A la suite de sa rencontre avec Louis Rousseau, le bagnard trouve à s’employer chez le gestionnaire du magasin des îles du Salut Alric dont le logement jouxte l’infirmerie de l’île Royale. C’est là, nous dit Rousseau, que l’idée d’une étude empirique sur le bagne prend forme. Le projet de livre du docteur Louis Rousseau rejoint celui, abandonné en 1916, du forçat Jacob. Mais au-delà d’une collaboration active et soutenue, l’amitié qui s’ensuit permet au bagnard anarchiste de trouver un soutien de poids. Le statut du docteur Rousseau, ses relations, autorisent l’espoir d’une issue heureuse dans les démarches entreprises par Marie Jacob pour faire sortir son rejeton de l’enfer carcéral. Le médecin quitte la Guyane le 11 mai 1922 et, à partir de 1923, l’Oncle devient un personnage de premier plan dans la correspondance codée du bagnard. A son départ, raconte René Belbenoit, les forçats lui offrent « un gros bouquet de fleurs cueillies par eux » en témoignage de leur profonde estime[18]. Rousseau est d’après lui « le seul homme dont les forçats parlent encore. Mais on le rappela en France »[19]. Deux ans plus tard, c’est au tour de l’honnête cambrioleur de retrouver la métropole à la suite de l’active campagne de presse menée par Louis Roubaud du Quotidien et Francis Million du Peuple, organe de la CGT. Dans les deux journaux, Louis Rousseau apporte sa caution et son soutien à l’homme qu’il a rencontré un jour de 1920 alors qu’il regardait la « magnifique vue » que l’on pouvait – que l’on peut encore – avoir depuis son logement de fonction sur l’île Royale.


[1] L’anarchiste est condamné aux travaux forcés à perpétuité à Amiens le 22 mars 1905 ; puis à vingt ans de la même peine à Orléans le 24 juillet de cette année.

[2] Docteur Louis Rousseau, Un médecin au bagne, Armand Fleury éditeur, 1930, avant-propos, p.
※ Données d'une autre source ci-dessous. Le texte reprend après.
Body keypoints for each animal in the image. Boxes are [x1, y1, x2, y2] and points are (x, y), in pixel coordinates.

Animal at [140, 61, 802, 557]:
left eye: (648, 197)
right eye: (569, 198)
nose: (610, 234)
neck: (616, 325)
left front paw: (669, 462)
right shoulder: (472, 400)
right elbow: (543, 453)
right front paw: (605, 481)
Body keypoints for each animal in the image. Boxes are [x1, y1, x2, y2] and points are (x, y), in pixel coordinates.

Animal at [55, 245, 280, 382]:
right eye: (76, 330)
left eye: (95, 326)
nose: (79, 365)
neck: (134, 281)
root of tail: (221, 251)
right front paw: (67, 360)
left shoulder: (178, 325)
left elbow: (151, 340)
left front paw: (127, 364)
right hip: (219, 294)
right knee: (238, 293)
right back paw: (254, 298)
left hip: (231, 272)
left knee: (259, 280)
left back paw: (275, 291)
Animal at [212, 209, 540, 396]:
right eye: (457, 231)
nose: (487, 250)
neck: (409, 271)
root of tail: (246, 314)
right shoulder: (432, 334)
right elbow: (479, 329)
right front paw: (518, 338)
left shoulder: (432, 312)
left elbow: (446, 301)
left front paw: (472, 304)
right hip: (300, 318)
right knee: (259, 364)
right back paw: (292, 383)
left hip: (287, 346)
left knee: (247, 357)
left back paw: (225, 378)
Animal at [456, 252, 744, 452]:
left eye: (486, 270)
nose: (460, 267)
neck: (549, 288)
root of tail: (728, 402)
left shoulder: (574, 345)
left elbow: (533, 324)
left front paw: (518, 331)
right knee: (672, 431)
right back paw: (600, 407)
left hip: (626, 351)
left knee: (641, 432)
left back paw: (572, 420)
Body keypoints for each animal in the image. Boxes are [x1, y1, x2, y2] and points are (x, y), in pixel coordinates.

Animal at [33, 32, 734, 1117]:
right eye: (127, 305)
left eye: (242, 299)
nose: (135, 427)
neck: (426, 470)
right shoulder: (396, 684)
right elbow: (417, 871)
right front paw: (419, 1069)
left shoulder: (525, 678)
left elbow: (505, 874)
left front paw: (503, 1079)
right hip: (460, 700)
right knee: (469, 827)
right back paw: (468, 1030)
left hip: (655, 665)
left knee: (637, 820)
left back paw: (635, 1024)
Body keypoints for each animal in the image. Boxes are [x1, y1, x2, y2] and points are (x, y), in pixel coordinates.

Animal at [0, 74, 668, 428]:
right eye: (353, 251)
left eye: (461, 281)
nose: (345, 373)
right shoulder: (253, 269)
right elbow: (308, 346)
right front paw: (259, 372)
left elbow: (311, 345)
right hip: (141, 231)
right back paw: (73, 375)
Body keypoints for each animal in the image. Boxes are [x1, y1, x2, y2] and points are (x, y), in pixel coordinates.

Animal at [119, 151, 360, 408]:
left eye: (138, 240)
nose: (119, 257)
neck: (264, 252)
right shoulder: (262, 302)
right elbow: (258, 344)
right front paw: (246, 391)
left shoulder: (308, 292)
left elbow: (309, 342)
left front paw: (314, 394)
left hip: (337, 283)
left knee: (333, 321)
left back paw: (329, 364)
XIII.

[3] Law Jacob, Dix-huit ans de bagne, Editions de La Pigne 2013 (réédition), p.88.

[4] Rousseng Paul, L’enfer du bagne, Pucheu éditeur, 1957, p.64.

[5] Belbenoit René, Les compagnons de la Belle, Les éditions de France, 1938, p.141.

[6] Belbenoit René, op. cit., p.142.

[7] Soit dans le jardinet se situant derrière leur logement, dans le quartier des surveillants sur l’île Royale.

[8] Law Jacob, op. cit., p.88.

[9] Law Jacob, op. cit., p.88 : « Grâce à lui, en effet, les hommes qui n’avaient plus d’espoir, étant depuis, dix, quinze ou vingt ans sur les îles du Salut, ont pu partir en évasion. Beaucoup n’oublieront pas le docteur Rousseau car, s’ils sont maintenant en liberté, c’est à lui qu’ils le doivent ».

[10] Les surveillants

[11] Dieudonné Eugène, La vie des forçats, Libertalia, 2007 (réédition 1930), p.164.

[12] Dieudonné Eugène, op. cit., p.164.

[13] Sergent Alain, op. cit., p.191-193.

[14] A.N.O.M., H1481/Jacob.

[15] Jacob Alexandre, Ecrits, L’Insomniaque, 19995, volume II, p.139, lettre du 17 mai 1920 : « En ce moment et depuis le premier de ce mois je suis placé en assignation ».

[16] Jacob Law, op.cit., p.100.

[17] Sergent Alain, op. cit., p.195.

[18] Belbenoit René, op. cit., p.143.

[19] Belbenoit René, op. cit., p.143.